We did some research into what it would take to powder coat our own small 280Z parts and were surprised to see how cheap and easy it is to get started for us schmoes working in the garage. A basic, starter powder coating system from Eastwood cost us about $130 and it even came with a few small containers of powder to get started. That and a $30 used oven out of our local classified ads and we were in business!
I’m not going to bore you here with a long description of how to do powder coating. There are plenty of other sites that have this information, not to mention the books that will come with most powder coating systems. As the name implies, powder coating is a process of applying dry powder “paint” to the surface of metal using an electrostatic process that causes the powder to stick to the metal surface because of reversed charges between the metal part and the powder. The metal part is then baked and cured at high heat, causing the powder to melt to the metal, creating a very tough surface.
The hardest step in the process is getting your parts completely stripped of all (and I mean all) dirt, oil, grease, paint, etc. You also need to pre-bake any cast parts as there are often impurities that have penetrated the porous surface of the metal that will come out when you bake the part. You don’t want this to happen when you’re cooking the Datsun 280Z valve cover that you’ve just spent several hours prepping and powder-coating. There are no cutting corners on this step. Either you do it right or you start over.
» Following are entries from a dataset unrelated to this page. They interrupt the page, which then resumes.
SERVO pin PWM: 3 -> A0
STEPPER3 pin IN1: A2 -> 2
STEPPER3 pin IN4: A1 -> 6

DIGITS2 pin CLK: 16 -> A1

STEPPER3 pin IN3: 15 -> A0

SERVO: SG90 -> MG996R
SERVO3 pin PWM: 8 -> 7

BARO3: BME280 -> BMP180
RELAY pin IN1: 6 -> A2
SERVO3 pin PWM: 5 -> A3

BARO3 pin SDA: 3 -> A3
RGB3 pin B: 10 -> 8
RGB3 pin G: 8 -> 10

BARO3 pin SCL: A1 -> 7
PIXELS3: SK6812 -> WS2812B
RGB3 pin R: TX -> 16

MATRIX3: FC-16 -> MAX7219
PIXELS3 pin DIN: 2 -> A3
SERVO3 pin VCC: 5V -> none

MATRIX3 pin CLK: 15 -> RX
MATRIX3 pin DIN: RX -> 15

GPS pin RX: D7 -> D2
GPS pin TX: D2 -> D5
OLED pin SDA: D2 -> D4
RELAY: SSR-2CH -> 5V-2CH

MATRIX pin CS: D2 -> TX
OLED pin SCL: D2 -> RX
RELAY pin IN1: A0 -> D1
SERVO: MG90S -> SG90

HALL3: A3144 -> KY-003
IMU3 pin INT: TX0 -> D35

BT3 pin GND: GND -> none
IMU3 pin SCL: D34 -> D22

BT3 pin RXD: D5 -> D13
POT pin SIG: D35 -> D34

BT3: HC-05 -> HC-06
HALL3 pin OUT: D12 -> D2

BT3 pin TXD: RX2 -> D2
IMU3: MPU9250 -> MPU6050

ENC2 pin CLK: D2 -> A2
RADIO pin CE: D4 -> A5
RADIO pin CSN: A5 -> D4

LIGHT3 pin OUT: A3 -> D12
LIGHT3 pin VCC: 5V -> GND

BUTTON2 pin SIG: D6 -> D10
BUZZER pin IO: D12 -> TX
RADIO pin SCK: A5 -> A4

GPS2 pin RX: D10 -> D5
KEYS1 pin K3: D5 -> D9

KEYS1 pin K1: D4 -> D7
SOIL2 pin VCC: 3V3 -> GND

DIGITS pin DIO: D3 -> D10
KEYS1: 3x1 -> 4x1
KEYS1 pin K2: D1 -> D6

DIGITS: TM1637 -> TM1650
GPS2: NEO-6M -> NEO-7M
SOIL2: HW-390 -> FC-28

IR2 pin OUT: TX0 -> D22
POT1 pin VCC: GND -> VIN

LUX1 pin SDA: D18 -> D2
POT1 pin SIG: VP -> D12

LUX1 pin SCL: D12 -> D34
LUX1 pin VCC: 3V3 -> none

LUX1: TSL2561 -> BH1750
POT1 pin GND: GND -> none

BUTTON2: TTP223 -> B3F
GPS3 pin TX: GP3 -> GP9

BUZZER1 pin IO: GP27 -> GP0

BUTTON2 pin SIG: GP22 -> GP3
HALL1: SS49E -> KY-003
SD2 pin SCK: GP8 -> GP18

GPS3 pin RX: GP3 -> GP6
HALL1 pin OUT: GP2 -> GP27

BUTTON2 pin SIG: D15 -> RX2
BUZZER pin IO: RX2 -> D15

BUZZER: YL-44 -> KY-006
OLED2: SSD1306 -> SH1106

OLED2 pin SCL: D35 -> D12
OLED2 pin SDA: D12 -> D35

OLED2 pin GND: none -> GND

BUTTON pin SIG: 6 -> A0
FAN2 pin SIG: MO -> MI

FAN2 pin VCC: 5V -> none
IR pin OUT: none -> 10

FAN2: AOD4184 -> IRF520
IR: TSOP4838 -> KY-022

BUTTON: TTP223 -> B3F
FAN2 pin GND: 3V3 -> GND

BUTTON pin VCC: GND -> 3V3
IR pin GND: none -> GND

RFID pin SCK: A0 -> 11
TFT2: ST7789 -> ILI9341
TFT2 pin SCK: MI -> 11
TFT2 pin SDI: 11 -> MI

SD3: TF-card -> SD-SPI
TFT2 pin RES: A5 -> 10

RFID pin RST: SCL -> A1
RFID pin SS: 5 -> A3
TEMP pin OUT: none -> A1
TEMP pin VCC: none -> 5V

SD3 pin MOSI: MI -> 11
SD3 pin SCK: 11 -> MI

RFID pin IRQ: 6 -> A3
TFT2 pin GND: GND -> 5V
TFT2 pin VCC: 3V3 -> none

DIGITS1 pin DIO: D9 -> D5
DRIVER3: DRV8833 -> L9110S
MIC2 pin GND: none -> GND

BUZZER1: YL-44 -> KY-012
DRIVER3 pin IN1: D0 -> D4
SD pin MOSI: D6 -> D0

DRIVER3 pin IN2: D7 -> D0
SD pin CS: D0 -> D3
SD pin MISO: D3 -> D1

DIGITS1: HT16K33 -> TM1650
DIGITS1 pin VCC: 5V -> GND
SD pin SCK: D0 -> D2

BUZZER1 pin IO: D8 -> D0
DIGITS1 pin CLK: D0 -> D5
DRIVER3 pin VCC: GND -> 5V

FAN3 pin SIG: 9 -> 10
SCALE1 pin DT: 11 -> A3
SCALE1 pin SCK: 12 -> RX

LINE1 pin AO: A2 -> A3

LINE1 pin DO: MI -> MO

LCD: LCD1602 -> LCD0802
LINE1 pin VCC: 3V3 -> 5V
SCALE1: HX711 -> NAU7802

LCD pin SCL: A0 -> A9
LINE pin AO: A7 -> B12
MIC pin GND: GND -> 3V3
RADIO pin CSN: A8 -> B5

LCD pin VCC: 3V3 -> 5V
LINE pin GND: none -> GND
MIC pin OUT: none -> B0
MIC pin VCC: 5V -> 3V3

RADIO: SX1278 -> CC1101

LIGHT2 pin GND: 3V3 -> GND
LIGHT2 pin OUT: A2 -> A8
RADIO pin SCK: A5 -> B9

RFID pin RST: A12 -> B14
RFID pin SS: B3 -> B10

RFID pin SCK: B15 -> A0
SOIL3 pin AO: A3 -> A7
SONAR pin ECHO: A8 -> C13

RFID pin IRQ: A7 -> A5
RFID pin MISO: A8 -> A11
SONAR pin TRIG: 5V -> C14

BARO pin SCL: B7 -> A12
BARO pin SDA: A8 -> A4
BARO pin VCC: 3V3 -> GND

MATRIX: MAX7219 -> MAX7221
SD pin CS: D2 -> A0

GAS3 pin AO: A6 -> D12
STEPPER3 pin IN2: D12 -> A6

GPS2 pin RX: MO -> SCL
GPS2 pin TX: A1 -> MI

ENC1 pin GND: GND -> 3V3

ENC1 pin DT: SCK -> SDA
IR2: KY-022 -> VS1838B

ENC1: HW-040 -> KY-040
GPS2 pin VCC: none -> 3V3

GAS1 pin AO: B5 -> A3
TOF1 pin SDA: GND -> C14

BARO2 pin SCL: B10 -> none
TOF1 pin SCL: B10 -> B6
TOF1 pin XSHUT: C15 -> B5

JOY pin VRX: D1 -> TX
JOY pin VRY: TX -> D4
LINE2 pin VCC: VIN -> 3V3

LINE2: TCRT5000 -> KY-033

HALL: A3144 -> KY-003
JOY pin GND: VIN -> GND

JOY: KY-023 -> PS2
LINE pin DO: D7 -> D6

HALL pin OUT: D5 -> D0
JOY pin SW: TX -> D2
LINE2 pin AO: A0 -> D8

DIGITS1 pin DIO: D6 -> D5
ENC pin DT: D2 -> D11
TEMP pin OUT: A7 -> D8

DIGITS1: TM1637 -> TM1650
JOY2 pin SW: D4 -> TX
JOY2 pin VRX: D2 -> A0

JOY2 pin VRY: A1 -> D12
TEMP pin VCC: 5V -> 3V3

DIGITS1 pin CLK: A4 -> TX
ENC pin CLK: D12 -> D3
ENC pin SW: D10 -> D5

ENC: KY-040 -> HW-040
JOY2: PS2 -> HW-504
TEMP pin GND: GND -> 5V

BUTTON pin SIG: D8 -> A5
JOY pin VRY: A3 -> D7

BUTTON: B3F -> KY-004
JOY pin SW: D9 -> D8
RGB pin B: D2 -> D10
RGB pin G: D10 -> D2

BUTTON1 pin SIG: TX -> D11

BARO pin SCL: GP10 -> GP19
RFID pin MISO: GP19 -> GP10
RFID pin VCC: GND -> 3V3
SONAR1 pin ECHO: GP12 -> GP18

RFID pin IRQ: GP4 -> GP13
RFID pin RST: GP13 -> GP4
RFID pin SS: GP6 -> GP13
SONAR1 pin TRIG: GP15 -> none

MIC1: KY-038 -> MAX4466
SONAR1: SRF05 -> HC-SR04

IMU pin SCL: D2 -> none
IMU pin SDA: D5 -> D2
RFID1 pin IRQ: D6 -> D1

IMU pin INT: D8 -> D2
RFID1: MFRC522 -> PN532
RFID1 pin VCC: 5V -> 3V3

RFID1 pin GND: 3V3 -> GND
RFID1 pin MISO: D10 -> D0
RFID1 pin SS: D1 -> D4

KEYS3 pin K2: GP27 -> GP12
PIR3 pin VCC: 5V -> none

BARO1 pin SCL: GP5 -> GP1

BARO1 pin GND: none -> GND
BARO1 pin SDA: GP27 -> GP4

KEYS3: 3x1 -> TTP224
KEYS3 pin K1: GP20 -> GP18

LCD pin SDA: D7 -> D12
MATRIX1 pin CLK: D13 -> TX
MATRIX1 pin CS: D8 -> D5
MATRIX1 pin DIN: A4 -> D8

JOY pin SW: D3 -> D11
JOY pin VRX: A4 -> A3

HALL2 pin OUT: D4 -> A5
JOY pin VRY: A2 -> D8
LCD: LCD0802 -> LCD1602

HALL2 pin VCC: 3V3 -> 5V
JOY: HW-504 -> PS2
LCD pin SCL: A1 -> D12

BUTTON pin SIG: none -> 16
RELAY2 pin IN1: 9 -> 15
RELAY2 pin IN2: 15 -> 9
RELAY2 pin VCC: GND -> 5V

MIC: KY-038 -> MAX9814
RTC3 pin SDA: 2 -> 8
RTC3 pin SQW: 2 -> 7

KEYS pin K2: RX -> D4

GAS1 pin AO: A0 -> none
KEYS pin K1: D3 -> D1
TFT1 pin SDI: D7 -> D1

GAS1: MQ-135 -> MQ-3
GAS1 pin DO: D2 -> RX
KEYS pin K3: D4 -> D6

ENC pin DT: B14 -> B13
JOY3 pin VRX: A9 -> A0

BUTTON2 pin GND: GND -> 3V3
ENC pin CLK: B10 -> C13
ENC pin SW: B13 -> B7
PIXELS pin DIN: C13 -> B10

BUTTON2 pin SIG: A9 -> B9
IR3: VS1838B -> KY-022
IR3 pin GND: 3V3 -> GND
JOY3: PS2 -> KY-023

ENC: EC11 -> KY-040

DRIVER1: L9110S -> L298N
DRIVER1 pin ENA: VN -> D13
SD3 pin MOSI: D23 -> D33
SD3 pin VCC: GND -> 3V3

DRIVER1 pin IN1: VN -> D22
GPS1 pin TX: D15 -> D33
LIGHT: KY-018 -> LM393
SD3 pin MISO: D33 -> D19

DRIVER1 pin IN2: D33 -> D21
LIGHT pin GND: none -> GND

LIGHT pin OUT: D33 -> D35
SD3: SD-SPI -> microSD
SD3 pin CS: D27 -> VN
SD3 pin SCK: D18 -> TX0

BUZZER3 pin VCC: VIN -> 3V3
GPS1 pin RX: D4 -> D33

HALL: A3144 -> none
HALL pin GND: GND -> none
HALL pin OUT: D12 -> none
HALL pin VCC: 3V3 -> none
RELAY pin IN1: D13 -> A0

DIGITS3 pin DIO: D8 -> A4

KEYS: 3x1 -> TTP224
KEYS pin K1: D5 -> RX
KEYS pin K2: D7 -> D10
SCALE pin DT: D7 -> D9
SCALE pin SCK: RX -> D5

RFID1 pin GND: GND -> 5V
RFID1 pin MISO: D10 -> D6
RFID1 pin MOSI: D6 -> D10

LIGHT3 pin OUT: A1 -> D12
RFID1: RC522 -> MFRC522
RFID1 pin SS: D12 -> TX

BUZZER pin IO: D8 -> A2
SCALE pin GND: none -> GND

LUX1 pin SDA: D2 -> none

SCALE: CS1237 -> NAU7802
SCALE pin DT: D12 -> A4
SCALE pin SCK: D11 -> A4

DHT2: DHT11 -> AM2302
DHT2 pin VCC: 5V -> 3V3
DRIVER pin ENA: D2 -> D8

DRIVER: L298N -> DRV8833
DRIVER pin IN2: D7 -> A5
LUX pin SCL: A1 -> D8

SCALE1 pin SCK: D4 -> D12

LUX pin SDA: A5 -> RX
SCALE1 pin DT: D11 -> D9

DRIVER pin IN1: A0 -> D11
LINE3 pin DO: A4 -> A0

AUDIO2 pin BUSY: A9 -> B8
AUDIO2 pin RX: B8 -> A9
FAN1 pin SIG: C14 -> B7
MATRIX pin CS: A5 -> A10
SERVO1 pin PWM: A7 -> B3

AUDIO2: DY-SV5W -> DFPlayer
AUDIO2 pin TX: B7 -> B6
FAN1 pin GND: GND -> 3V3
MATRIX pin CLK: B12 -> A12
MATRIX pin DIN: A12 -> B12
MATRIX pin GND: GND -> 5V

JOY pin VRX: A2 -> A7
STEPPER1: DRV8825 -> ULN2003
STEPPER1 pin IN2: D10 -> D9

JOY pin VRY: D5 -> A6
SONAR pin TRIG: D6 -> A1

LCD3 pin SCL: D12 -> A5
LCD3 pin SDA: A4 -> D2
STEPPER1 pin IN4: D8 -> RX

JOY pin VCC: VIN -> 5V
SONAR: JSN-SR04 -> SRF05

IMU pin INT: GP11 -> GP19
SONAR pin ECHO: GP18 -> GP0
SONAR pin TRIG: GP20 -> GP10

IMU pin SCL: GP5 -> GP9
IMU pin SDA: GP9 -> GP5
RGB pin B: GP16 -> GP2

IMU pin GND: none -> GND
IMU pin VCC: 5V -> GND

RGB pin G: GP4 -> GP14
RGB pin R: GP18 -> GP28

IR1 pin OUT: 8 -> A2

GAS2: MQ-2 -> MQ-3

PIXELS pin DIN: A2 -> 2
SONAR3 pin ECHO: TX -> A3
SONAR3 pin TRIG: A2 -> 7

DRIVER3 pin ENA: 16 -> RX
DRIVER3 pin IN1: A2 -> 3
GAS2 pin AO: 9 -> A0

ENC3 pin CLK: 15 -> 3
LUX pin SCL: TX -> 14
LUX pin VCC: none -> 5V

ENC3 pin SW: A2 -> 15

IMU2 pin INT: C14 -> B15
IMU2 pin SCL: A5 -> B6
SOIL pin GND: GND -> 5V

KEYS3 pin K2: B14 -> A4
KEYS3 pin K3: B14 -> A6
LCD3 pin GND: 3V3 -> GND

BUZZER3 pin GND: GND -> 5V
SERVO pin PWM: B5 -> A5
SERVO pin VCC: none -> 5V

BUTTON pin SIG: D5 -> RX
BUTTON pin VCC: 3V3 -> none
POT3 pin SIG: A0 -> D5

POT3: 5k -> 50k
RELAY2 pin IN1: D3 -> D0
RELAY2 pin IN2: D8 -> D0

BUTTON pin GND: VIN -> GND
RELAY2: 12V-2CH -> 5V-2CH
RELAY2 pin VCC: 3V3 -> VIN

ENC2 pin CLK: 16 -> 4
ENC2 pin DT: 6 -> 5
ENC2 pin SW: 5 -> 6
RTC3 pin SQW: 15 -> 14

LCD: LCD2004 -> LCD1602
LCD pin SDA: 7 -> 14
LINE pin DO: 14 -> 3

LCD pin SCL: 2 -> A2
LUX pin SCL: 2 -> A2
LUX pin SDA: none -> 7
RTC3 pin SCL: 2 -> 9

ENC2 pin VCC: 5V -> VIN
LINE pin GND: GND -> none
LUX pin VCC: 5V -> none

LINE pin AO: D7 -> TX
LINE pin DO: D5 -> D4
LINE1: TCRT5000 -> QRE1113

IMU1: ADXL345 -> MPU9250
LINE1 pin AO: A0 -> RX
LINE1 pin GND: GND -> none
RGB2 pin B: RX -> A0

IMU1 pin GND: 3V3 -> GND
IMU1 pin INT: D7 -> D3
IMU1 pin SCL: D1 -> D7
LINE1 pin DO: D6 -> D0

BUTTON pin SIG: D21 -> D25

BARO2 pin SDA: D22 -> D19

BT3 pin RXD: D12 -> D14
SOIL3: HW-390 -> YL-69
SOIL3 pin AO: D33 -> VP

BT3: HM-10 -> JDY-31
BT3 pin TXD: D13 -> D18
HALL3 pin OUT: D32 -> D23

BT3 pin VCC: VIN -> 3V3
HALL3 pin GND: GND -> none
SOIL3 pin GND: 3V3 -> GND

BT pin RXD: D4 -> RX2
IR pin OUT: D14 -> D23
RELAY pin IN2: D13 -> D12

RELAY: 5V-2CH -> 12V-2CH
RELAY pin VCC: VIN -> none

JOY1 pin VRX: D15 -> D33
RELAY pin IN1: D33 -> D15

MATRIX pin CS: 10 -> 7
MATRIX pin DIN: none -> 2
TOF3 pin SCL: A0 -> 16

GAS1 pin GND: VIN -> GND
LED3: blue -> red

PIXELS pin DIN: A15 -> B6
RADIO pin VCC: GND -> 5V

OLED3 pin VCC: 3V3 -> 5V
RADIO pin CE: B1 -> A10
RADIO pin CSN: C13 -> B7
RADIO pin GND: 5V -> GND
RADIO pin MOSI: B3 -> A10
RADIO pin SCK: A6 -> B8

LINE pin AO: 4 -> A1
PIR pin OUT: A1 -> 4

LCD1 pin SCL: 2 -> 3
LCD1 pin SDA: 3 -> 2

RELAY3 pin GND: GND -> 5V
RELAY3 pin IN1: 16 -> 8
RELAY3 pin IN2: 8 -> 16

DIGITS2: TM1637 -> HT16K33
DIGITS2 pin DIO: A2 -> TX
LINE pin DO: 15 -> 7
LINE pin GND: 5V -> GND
You’re going to need a 220 outlet for the oven and if you’re cheap like us and buy an old one, you are likely going to need to upgrade the cord to work with a modern 220 outlet. Most powder coats “flow out” (melt onto the metal) at around 400 degrees Fahrenheit after about 10 minutes. Then you continue to bake the part at around 350 degrees for another 20 minutes to cure it. This will vary with the kind of powder you’re using. High-temp powders (like what you would use on exhaust manifolds, etc.) bake and cure at a slightly higher temperature.
Needless to say, this is a major fire hazard. If you don’t already have a high-quality fire extinguisher in your garage, don’t even think about doing powder coating until you get one. And while we’re on the topic of safety, do not powder coat (or any other kind of painting for that matter) without some form of respirator. It will greatly diminish the fun of driving your freshly restored Datsun Z-car if you have to carry an oxygen bottle around with you after you’re finished.
Also, to all you boneheads out there; I know what you’re thinking and the answer is an emphatic and unequivocal, “No! You may not, under any circumstances, bake your first powder-coated part in your kitchen oven!” Not only will you most likely set off every smoke detector in your entire house, but anything you cook in the oven after this will not be fit for human consumption! And don’t get any stupid ideas about baking tasty snacks in your powder-coating oven in the garage either. They won’t taste good and you’re going to sound like an idiot explaining to your doctor why you’re so sick.
With your parts cleaned and the safety issues addressed, the rest isn’t much harder than the shrinky-dinks you used to paint and bake when you were a kid. As I said, a regular oven will only fit small parts but the results are stunning. We’ve already coated our Datsun 280Z brake calipers, drums, valve cover, exhaust manifold and other small parts for our motor. We’re so happy with the results that we’re seriously considering using this process to refurbish the original Datsun 280ZX wheels that came with our 260Z parts car, assuming they’ll fit in our oven.